A Tale of Two Visions

As I am called upon, more and more, to present a clear "vision" for how SOA will occur, I realize that folks are using the same words for two completely different requests.  The trick is to provide both.

The question may be phrased as "Where are we going with SOA?" or "What is our integration story?" or "Why is it so hard to build shared services?"

There are two answers.  I need to provide them both, and if you are sharing vision, you do too.

Regardless of whether you are creating the vision for information quality, or application simplification, or a new way to manage the funding of projects, you need to provide two different vision statements.  In fact, you cannot possibly succeed unless you do.

You see, people like leadership.  They abhor pretentious noisemakers.  There's a thin line sometimes.  And you can be the leader, instead of the noisemaker by putting yourself in their shoes.  Take the viewpoint of your audience when you share the vision(s).

First off: distant but attainable and highly valuable goal.  You have to show that there is not only light at the end of the tunnel, but that it is the light of nirvana.  You have to really sell a 3-5 year future where things that are broken today are not broken anymore, where folks do good work as a matter of course, and the business is successful. 

Second: the immediate and important first step.  Once people feel like you've painted your fantasy future, you need to show them what the first step is.  It has to be a valuable first step.  It has to have some use.  We must all benefit.  It also has to be a little bit painful, to make it clear that this is not a step that folks would take if it weren't for that big-picture goal.  It has to be emminently feasable, politically attainable, and requires a small number of key changes, mostly affecting a single role.  That way, you have a small audience to influence, while you gain support from the greater community. 

Some people will be motivated more by the distant vision, others by the near term goal.  Regardless, you need both to make real changes occur.

Let's say you want to bring in Agile development practices.  What would you need to do?

Well, you could convince a single development team to move forward with agile development.  That would work for a while.  But the other teams would not be interested in your success and it wouldn't matter if it worked or not... after a while, the managers would move to different jobs and the department would revert to bad practices.

On the other hand, you could make your pitch to the CIO and the top level folks, convincing them of the amazing value they will get if they use Agile development practices.  What will you get?  A set of executives now expecting YOU to fix things, regardless of whether you believe you can.

You need to do both.  You need to take a pressing problem, one that is going to get solved, that is going to get funded.  With that problem, you need to convince key folks that the future of the solution is either "elegance" or "chaos" and you have the road to elegance.  However, you tell them, the entire organization cannot change at once, so you want "Just This Project" to adopt the new techniques and that will prove the value.

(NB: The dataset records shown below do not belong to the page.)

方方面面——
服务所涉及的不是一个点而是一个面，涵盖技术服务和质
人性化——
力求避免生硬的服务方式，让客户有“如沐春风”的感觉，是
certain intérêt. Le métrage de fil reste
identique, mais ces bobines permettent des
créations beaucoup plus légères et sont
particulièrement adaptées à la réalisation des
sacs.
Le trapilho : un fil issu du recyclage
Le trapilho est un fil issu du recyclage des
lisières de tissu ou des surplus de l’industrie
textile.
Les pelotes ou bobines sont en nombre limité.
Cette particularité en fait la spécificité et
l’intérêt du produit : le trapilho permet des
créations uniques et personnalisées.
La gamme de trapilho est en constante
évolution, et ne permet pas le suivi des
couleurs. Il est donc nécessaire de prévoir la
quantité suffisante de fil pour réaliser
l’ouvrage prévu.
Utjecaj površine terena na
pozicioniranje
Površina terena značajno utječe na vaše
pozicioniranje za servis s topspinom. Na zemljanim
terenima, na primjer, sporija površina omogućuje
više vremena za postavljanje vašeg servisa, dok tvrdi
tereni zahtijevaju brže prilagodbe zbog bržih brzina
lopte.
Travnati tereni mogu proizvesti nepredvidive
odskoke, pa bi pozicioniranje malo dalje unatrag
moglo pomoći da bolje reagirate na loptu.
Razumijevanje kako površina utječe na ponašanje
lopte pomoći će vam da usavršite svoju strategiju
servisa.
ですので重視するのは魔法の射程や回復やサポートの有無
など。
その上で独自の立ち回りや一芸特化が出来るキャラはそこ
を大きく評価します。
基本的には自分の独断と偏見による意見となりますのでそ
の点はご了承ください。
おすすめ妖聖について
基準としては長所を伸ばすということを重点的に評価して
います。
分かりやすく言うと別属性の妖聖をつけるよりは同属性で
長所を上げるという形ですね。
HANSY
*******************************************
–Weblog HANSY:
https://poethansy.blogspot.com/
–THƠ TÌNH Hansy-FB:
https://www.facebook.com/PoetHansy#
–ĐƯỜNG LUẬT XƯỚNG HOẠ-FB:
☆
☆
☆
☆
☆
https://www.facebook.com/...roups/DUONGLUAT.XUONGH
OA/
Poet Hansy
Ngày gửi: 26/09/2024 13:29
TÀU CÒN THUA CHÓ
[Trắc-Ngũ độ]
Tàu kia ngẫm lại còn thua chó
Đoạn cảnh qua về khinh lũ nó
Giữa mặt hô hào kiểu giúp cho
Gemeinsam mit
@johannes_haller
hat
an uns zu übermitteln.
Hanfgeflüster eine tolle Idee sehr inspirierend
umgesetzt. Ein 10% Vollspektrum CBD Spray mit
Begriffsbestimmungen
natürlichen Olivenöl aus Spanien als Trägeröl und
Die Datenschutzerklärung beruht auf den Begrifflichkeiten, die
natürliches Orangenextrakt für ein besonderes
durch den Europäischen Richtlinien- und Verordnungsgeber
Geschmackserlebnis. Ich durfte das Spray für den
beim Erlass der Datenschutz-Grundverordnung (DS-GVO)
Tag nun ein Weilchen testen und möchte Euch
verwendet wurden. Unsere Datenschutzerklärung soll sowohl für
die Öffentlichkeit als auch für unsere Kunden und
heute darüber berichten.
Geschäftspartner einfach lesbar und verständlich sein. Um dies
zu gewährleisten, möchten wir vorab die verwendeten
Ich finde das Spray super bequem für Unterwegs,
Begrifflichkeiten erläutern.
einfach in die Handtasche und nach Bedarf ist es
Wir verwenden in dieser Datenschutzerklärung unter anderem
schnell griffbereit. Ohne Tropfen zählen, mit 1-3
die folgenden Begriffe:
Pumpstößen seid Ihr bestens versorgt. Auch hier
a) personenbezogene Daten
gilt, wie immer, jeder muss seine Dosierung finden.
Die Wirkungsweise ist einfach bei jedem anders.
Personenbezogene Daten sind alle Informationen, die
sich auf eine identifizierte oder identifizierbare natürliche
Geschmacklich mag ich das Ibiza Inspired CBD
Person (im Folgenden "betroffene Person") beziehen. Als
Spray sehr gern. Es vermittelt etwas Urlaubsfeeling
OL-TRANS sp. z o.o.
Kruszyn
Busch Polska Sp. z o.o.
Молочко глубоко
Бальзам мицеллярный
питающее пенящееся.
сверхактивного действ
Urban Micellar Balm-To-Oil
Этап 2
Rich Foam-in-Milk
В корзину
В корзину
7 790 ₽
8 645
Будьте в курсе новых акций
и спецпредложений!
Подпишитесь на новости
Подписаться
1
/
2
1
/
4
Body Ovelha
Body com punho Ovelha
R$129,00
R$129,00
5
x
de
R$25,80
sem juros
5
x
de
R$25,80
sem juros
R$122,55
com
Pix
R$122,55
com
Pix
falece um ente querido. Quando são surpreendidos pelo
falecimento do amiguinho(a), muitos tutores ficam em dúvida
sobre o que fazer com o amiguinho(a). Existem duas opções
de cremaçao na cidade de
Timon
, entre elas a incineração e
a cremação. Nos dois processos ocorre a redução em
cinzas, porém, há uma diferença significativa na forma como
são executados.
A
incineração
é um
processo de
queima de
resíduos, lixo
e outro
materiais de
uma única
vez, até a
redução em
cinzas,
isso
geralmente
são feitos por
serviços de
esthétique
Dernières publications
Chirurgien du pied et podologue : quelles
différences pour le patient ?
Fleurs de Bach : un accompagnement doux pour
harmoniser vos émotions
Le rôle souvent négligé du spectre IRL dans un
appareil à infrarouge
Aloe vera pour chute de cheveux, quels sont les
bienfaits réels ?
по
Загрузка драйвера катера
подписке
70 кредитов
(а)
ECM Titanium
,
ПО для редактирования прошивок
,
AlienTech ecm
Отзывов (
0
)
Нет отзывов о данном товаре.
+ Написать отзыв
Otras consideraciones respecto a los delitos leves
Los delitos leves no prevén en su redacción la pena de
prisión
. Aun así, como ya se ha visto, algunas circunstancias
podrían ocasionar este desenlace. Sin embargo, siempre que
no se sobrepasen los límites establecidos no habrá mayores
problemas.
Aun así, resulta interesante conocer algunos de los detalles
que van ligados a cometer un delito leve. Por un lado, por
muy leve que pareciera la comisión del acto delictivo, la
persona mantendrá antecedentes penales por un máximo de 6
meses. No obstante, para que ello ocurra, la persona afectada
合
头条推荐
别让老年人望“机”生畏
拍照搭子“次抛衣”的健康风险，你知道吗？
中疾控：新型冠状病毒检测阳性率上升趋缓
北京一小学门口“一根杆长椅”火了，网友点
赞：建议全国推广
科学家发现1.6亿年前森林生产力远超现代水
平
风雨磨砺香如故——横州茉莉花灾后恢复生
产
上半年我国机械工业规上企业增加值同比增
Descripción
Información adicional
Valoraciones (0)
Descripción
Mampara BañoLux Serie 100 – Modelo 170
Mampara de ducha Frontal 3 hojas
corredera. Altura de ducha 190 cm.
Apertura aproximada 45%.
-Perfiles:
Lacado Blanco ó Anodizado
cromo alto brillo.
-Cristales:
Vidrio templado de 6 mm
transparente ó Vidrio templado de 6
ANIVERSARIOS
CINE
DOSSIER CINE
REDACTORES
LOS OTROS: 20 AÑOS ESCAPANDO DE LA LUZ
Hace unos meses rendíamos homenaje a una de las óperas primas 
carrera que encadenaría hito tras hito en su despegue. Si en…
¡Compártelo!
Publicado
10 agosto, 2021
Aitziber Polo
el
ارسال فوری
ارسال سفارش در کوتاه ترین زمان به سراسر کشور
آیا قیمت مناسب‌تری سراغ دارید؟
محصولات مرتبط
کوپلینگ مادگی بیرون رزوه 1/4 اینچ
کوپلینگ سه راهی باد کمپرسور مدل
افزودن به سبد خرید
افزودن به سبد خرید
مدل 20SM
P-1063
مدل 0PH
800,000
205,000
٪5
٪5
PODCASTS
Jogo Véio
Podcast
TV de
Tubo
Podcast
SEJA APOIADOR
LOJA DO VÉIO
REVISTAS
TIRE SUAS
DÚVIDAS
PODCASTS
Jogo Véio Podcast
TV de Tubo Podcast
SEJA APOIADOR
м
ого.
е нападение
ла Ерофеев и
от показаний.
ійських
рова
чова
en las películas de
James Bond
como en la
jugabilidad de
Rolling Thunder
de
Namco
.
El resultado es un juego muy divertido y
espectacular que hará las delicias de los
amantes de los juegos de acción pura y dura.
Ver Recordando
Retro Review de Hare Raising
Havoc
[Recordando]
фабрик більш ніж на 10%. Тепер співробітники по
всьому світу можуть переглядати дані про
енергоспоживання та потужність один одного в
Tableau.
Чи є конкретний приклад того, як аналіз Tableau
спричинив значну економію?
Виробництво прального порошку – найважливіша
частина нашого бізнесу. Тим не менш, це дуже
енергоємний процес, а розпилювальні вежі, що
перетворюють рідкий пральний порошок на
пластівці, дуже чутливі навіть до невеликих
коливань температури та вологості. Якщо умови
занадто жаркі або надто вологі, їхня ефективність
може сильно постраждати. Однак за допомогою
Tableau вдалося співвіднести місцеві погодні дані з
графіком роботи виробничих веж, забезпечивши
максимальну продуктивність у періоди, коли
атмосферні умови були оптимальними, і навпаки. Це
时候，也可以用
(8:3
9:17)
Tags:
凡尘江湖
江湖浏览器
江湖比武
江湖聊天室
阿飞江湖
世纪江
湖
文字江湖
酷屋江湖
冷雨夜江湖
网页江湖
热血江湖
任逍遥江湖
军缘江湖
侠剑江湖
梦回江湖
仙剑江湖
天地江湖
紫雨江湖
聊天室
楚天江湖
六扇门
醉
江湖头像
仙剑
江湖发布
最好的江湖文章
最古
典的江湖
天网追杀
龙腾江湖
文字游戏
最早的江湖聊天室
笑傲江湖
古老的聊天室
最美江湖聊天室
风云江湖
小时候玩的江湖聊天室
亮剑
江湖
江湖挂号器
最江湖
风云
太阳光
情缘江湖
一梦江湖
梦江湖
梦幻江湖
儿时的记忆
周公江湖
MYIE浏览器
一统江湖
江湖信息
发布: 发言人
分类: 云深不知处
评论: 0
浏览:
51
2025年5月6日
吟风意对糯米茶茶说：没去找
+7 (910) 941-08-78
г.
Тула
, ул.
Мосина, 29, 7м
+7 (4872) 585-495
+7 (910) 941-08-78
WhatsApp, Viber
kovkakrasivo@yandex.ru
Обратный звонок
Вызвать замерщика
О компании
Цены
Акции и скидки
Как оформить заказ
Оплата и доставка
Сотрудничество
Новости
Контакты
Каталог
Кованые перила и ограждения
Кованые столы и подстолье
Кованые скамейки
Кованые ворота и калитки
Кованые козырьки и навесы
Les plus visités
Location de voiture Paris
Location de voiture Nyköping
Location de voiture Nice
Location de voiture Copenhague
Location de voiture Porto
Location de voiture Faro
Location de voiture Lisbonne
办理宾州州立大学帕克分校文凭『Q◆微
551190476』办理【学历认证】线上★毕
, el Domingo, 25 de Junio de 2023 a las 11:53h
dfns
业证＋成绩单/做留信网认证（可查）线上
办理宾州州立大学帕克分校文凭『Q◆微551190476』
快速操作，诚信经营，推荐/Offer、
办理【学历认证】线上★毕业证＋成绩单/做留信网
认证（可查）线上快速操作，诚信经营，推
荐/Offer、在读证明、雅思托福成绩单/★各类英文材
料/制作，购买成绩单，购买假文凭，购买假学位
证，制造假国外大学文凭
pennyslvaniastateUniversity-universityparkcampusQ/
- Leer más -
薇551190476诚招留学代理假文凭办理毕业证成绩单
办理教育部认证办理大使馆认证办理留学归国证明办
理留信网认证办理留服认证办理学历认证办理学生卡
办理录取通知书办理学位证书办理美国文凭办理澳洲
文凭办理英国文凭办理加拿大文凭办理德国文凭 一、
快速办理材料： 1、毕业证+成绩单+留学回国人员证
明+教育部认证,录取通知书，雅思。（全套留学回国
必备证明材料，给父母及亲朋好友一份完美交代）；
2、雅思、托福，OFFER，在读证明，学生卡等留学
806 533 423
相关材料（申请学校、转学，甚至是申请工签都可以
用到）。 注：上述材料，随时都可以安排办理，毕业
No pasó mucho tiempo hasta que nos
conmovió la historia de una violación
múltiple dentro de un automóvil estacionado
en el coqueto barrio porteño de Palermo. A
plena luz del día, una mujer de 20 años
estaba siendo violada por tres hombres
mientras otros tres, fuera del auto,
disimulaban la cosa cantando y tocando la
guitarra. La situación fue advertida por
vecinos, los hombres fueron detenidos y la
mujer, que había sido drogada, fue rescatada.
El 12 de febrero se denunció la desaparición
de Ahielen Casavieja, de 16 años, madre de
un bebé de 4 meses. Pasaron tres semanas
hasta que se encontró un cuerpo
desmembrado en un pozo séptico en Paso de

At the same time, you need to convince the team to take the first step.  Get training and coaching.  Start using some of the techniques.  Start using the terms in conversation.  Tell them that it is a new way and it will require unlearning some of the old habits, but that it will pay for itself.

At every step, you have to keep painting both visions: nirvana someday, effectiveness and value for now.

And then it must work.  If it doesn't work, you will be set back, but if it does work, you will be ready to demonstrate it's success to the people who want things to change.  And then, maybe, just maybe, they will sign up for "step 2."

Two visions, near and far.  Both necessary.